JAKARTA - Sebuah era baru dalam pengelolaan Badan Usaha Milik Negara (BUMN) telah dimulai. Rancangan Undang-Undang Perubahan ke-4 Atas Undang-Undang Nomor 19 Tahun 2003 tentang BUMN resmi disahkan menjadi undang-undang. Keputusan bersejarah ini diambil dalam Rapat Sidang Paripurna ke-6 masa persidangan I tahun 2025-2026, menandai langkah signifikan dalam reformasi tata kelola BUMN di tanah air.
Perubahan fundamental ini membawa implikasi besar, terutama pada struktur pengawasan. Wakil Ketua Komisi VI, Andre Rosiade yang juga merangkap sebagai Ketua Panja RUU BUMN, mengungkapkan pergeseran krusial ini.
"Sekarang fungsi pengawasan itu dilakukan oleh Dewas Danantara, " ujar Andre penuh keyakinan saat ditemui di gedung DPR RI Jakarta, Kamis (2/10). Pernyataan ini menegaskan bahwa tugas pengawasan yang sebelumnya berada di bawah Kementerian BUMN, kini beralih dan berada langsung di bawah koordinasi Dewan Pengawas Danantara.
Pengesahan undang-undang baru ini membawa sejumlah pengaturan strategis yang patut dicermati. Salah satunya adalah pembentukan lembaga baru yang bertugas menyelenggarakan pemerintahan di bidang BUMN, dengan nomenklatur Badan Pengaturan BUMN (BP BUMN). Negara juga menegaskan komitmennya dengan kepemilikan saham seri A dwiwarna sebesar 1% pada BP BUMN.
Lebih lanjut, undang-undang ini merombak komposisi saham pada perusahaan induk, baik yang bergerak di bidang investasi maupun operasional, yang berada di bawah badan pengelola investasi Danantara.

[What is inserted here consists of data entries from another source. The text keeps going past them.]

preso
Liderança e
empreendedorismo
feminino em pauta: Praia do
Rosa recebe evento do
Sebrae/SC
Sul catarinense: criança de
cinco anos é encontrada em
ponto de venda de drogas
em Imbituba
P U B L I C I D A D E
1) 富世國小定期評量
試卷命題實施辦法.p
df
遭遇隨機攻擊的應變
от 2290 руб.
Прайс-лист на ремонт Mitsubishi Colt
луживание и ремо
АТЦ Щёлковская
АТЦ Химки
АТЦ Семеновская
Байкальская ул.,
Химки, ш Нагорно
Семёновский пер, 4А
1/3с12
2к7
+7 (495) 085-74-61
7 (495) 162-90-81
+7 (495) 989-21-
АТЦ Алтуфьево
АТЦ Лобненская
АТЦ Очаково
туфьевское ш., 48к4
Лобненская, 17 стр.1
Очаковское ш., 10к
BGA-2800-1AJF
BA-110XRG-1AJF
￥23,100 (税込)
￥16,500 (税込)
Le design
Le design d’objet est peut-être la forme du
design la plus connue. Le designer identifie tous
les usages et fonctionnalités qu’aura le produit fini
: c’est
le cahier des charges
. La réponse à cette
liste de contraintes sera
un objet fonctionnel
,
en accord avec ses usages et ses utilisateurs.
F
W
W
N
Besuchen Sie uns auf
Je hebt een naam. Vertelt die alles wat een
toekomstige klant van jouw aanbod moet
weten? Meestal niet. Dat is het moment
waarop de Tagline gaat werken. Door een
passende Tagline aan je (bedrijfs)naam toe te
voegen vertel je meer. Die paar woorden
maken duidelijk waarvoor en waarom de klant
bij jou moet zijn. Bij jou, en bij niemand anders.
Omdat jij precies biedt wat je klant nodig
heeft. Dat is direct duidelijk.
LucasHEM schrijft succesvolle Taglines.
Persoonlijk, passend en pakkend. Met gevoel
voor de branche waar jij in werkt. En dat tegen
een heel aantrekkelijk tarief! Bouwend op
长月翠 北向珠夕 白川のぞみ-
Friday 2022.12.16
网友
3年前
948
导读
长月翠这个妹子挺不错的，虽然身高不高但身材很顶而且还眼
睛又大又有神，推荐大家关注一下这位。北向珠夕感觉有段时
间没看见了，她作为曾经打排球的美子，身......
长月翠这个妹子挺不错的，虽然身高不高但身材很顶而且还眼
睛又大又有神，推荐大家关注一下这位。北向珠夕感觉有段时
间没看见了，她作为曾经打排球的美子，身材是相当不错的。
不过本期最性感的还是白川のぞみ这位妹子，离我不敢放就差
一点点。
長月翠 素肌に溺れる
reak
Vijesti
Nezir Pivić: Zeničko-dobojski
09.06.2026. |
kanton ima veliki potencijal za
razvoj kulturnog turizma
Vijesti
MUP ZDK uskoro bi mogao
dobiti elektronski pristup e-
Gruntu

Ada pula penegasan larangan rangkap jabatan bagi Menteri dan Wakil Menteri pada posisi Direksi, Komisaris, dan Dewan Pengawas BUMN, sebagai respons terhadap putusan Mahkamah Konstitusi yang mengedepankan independensi.

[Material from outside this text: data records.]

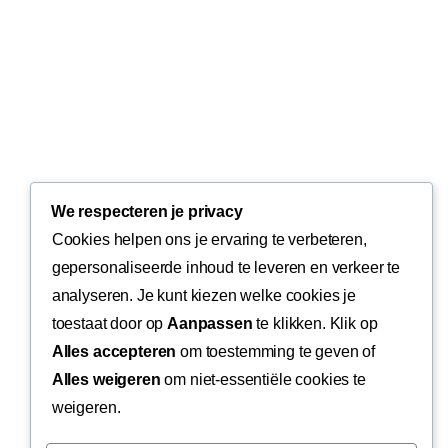
We respecteren je privacy
Cookies helpen ons je ervaring te verbeteren,
gepersonaliseerde inhoud te leveren en verkeer te
analyseren. Je kunt kiezen welke cookies je
toestaat door op
Aanpassen
te klikken. Klik op
Alles accepteren
om toestemming te geven of
Alles weigeren
om niet-essentiële cookies te
weigeren.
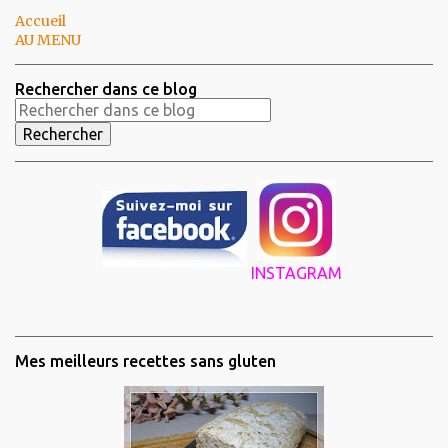
Accueil
AU MENU
Rechercher dans ce blog
INSTAGRAM
Mes meilleurs recettes sans gluten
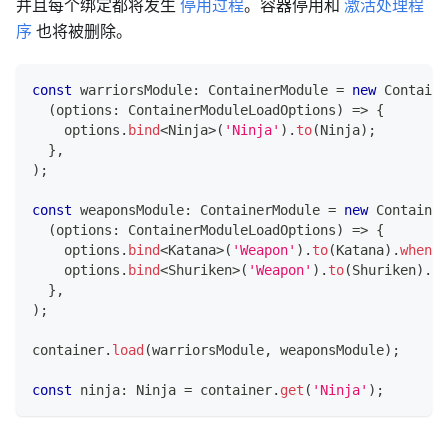
并且每个绑定都将发生
停用过程
。容器停用和
激活处理程
序
也将被删除。
const
 warriorsModule
:
 ContainerModule 
=
new
Containe
(
options
:
 ContainerModuleLoadOptions
)
=>
{
    options
.
bind
<
Ninja
>
(
'Ninja'
)
.
to
(
Ninja
)
;
}
,
)
;
const
 weaponsModule
:
 ContainerModule 
=
new
Container
(
options
:
 ContainerModuleLoadOptions
)
=>
{
    options
.
bind
<
Katana
>
(
'Weapon'
)
.
to
(
Katana
)
.
whenNa
    options
.
bind
<
Shuriken
>
(
'Weapon'
)
.
to
(
Shuriken
)
.
wh
}
,
)
;
container
.
load
(
warriorsModule
,
 weaponsModule
)
;
const
 ninja
:
 Ninja 
=
 container
.
get
(
'Ninja'
)
;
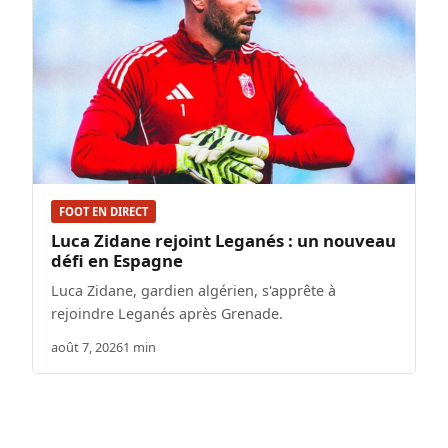
FOOT EN DIRECT
Luca Zidane rejoint Leganés : un nouveau
défi en Espagne
Luca Zidane, gardien algérien, s'apprête à
rejoindre Leganés après Grenade.
août 7, 2026
1 min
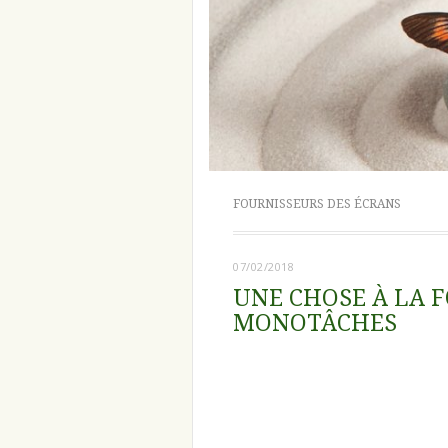
FOURNISSEURS DES ÉCRANS
07/02/2018
UNE CHOSE À LA F
MONOTÂCHES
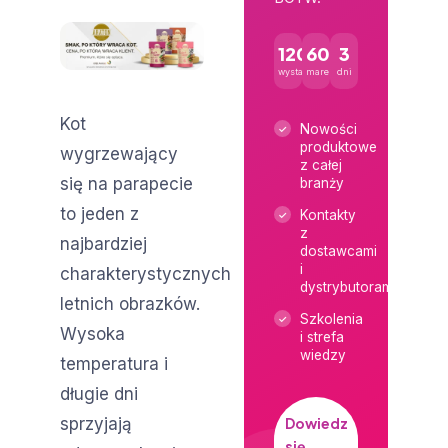
120+
600+
3
wystawców
marek
dni
Kot
Nowości
produktowe
wygrzewający
z całej
się na parapecie
branży
to jeden z
Kontakty
z
najbardziej
dostawcami
i
charakterystycznych
dystrybutorami
letnich obrazków.
Szkolenia
Wysoka
i strefa
wiedzy
temperatura i
długie dni
sprzyjają
Dowiedz
się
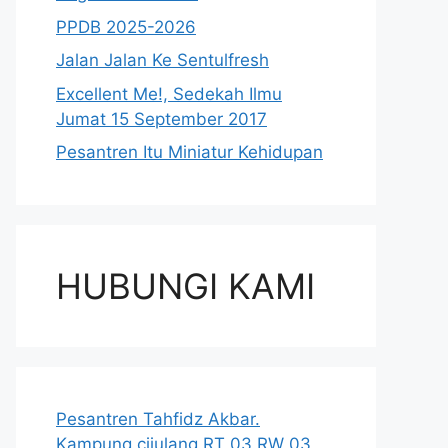
PPDB 2025-2026
Jalan Jalan Ke Sentulfresh
Excellent Me!, Sedekah Ilmu
Jumat 15 September 2017
Pesantren Itu Miniatur Kehidupan
HUBUNGI KAMI
Pesantren Tahfidz Akbar.
Kampung cijulang RT 03 RW 03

Ketentuan mengenai anggota Direksi, Dewan Komisaris, dan Dewan Pengawas BUMN yang bukan merupakan penyelenggaraan negara juga dihapuskan. Posisi Dewan Komisaris pada Holding Investasi dan Holding Operasional akan diisi oleh para profesional yang memiliki keahlian di bidangnya. Ini menjadi angin segar bagi peningkatan profesionalisme dalam pengelolaan BUMN.
Di sisi lain, kewenangan pemeriksaan keuangan BUMN oleh badan pemeriksa keuangan diperkuat untuk meningkatkan transparansi dan akuntabilitas pengelolaan dana negara. BP BUMN juga mendapat tambahan kewenangan untuk mengoptimalkan peran BUMN secara keseluruhan. Komitmen terhadap kesetaraan gender pun dipertegas, memastikan karyawan BUMN yang menduduki jabatan strategis seperti Direksi, Komisaris, dan Manajerial mencerminkan keberagaman.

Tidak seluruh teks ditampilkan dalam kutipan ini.